▶ [EXERCISE DETAILS]
Lift out each line of the data that holds "linecap".

▶ [MATERIAL SHOWN]
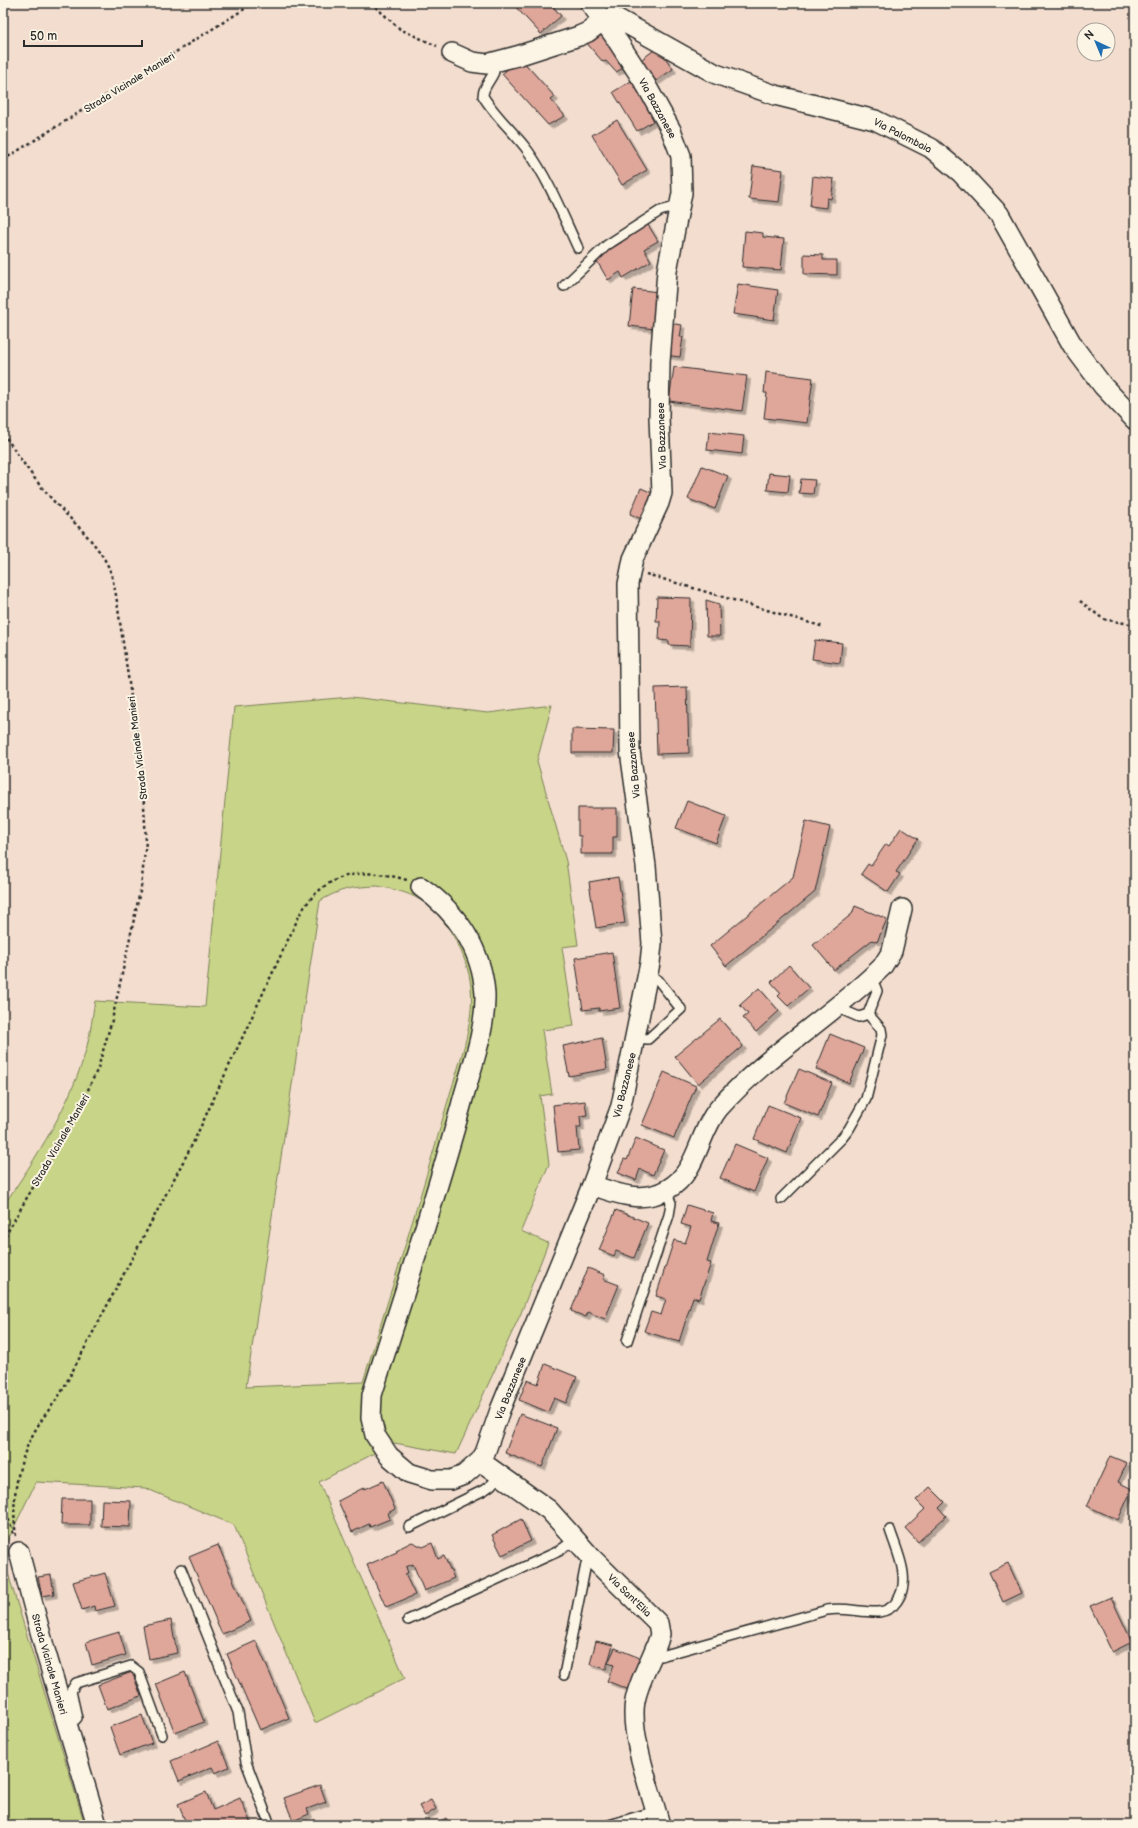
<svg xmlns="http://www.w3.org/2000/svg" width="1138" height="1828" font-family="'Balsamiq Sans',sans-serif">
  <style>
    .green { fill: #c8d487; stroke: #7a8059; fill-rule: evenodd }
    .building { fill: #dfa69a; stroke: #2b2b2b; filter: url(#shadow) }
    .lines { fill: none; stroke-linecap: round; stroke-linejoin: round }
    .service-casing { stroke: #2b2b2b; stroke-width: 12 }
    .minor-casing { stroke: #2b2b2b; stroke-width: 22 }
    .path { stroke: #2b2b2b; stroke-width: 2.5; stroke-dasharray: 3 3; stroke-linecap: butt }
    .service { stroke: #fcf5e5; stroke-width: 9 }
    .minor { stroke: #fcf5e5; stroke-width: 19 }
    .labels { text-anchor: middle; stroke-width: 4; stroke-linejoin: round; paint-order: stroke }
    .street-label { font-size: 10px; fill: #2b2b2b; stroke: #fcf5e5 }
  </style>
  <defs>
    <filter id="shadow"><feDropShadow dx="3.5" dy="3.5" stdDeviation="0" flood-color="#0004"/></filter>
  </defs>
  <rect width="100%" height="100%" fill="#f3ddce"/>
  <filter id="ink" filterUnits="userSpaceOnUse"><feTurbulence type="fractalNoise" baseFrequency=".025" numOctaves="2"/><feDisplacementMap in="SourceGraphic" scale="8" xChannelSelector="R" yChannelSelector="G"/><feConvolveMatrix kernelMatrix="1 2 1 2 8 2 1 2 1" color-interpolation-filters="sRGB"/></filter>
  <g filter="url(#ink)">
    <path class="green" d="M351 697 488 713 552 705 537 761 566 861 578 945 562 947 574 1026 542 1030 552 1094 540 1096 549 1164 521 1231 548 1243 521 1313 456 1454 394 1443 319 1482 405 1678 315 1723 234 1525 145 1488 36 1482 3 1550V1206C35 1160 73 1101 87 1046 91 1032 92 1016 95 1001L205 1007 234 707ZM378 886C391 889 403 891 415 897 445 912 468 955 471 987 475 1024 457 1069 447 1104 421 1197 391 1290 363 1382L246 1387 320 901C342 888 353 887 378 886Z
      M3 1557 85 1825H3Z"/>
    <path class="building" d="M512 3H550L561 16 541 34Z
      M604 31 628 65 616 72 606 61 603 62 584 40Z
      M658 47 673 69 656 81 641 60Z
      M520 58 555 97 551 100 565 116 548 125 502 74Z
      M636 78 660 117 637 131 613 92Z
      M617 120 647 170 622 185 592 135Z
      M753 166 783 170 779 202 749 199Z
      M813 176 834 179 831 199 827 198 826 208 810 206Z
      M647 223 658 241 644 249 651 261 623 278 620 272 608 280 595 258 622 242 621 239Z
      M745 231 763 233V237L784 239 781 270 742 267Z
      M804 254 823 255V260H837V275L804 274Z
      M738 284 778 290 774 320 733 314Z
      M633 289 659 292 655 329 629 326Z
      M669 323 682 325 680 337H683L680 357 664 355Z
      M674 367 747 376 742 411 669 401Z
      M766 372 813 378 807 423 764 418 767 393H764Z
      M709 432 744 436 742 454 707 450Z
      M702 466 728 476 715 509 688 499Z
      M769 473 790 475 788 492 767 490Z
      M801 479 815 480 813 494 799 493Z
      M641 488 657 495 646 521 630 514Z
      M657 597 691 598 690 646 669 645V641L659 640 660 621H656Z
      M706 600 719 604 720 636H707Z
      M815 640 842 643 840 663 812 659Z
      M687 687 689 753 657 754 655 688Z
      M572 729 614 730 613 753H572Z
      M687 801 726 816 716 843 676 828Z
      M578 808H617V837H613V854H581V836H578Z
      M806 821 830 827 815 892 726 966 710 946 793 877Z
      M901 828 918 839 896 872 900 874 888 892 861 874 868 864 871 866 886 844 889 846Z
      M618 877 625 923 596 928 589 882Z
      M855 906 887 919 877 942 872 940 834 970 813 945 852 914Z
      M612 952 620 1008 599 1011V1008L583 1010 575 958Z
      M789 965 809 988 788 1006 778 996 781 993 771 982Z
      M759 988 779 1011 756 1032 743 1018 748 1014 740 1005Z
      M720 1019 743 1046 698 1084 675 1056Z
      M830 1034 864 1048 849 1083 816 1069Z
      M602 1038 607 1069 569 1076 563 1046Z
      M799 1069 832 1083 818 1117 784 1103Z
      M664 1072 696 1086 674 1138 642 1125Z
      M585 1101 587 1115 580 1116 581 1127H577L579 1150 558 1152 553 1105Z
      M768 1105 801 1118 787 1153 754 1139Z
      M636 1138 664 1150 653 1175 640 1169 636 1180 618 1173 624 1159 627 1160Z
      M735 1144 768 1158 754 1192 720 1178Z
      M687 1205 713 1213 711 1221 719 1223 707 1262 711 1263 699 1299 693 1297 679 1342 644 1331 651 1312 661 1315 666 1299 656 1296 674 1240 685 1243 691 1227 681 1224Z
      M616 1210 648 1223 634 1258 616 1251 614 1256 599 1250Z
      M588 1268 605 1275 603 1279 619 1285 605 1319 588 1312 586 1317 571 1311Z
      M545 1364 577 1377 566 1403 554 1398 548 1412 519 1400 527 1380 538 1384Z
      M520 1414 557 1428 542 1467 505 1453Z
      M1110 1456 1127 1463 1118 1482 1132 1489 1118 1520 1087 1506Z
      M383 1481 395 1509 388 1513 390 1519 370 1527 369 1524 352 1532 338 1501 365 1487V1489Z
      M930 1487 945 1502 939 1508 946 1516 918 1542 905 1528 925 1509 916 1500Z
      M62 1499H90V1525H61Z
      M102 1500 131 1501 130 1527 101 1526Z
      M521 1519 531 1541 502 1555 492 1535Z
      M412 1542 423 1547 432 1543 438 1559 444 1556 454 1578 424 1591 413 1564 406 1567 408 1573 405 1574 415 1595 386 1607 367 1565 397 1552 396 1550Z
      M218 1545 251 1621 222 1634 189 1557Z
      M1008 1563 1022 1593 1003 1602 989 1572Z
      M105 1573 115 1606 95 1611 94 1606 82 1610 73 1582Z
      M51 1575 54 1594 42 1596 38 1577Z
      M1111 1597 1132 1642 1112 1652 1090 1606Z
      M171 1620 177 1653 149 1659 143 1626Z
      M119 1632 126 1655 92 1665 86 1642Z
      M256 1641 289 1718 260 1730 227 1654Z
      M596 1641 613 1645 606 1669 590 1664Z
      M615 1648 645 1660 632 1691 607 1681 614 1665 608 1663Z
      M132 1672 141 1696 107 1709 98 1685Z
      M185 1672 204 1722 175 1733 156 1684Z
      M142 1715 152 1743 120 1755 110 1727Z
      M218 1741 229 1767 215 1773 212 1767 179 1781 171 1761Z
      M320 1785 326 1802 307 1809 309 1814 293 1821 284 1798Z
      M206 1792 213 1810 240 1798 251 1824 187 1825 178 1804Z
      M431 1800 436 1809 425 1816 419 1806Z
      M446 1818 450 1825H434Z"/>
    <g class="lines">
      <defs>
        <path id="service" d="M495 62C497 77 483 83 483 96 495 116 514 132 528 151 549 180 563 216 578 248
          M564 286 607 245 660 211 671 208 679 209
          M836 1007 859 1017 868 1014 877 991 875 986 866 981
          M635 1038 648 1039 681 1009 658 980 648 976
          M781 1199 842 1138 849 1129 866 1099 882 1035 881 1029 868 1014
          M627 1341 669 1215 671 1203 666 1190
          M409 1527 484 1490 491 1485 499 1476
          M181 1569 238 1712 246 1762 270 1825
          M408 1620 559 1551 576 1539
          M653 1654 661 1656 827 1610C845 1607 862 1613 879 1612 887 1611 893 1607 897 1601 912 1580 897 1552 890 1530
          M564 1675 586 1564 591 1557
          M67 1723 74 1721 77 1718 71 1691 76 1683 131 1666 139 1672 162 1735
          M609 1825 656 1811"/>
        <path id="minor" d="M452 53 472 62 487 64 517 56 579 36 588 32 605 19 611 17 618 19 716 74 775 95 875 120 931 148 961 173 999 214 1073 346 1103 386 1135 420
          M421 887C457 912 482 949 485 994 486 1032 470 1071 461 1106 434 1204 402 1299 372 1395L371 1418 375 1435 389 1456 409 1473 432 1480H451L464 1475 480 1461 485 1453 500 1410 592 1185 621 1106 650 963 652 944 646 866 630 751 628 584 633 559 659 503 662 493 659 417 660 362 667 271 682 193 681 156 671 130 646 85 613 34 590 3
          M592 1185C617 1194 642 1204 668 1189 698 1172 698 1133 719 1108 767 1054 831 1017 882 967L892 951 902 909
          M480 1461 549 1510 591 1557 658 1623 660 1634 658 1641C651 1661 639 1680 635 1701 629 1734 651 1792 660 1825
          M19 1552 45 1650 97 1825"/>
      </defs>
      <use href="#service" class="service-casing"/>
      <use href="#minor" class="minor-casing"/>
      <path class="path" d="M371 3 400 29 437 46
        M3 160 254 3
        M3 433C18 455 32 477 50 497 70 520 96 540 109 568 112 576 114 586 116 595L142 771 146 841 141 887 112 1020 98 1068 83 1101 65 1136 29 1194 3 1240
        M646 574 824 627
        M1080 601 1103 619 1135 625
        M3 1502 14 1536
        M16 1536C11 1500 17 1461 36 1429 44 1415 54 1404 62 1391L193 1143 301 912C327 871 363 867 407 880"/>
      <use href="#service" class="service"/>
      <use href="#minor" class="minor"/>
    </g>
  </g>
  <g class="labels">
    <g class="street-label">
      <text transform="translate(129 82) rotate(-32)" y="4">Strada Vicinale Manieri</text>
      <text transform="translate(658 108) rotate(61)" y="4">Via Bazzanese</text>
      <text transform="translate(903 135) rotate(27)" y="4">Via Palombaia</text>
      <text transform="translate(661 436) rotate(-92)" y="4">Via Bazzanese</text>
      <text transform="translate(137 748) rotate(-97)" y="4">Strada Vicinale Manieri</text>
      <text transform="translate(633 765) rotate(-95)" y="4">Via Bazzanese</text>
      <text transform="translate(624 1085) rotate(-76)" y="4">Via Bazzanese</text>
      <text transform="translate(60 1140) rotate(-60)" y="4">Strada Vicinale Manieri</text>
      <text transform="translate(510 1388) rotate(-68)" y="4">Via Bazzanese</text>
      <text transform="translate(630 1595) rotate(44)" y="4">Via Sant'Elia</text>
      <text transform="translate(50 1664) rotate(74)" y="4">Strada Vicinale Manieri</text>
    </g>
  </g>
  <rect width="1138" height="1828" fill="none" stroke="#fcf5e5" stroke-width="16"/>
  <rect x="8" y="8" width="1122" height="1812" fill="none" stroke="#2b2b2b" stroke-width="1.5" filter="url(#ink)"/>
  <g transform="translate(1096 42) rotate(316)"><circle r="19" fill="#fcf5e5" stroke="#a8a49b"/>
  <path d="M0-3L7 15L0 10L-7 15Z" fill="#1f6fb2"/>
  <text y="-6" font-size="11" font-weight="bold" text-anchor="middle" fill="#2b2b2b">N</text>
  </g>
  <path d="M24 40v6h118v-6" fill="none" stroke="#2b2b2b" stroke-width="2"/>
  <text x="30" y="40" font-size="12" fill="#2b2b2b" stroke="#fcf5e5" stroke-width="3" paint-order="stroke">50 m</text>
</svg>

▶ [RESULT OF THE TASK]
    .lines { fill: none; stroke-linecap: round; stroke-linejoin: round }
    .path { stroke: #2b2b2b; stroke-width: 2.5; stroke-dasharray: 3 3; stroke-linecap: butt }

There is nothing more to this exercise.